Nutrient limitation of ecological or ecosystem-level processes can be determined directly via manipulation of nutrient elements. Partly owing to a variety of logistical challenges (e.g., environmental spatial heterogeneity, long-lived trees, diverse species composition), this straight-forward experiment has been attempted in relatively few intact, old-growth tropical forests. We initiated a nutrient-addition press-experiment in 1998 in lowland moist forest of the Barro Colorado Nature Monument (Gigante Peninsula), Republic of Panama. The experiment comprises factorial NPK-additions and a separate micronutrient treatment, each replicated four times.

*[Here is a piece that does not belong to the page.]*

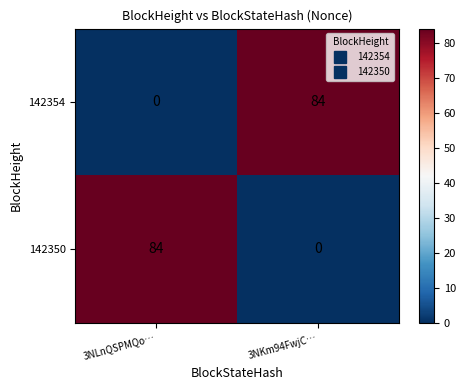

Where is 142354 nearest to the value 42?

3NLnQSPMQo…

Each fertilized and control plot is a 0.16-ha square within which we have been assessing components of net primary productivity (e.g., fine-root dynamics, litterfall, trunk diameter growth) and other ecosystem processes (e.g., decomposition), several of which have been monitored for over a decade.
Results/Conclusions
At least one monitored ecological or ecosystem-level process has responded to each of the three augmented macronutrients or to the addition of micronutrients. For example, the addition of K was associated with decreases in stand-level fine-root biomass that appeared after 2 yr and persisted for at least a decade. The addition of P was initially (after 4 yr) associated with a significant increase in the reproductive fraction of litter and later (after 10 yr) with a marginally significant increase across all litter fractions. The addition of K and N together was associated with significant increases in growth rates of stems 1- to 10-cm diameter at breast height. One or more micronutrients were associated with enhanced leaf-litter decomposition, K enhanced cellulose decomposition, and P enhanced both. Our long-term, large-scale nutrient augmentation experiment suggests that key ecological and ecosystem-level processes in late-secondary to old-growth tropical forests on highly weathered, but relatively fertile mainland soils may nevertheless be limited by multiple elements.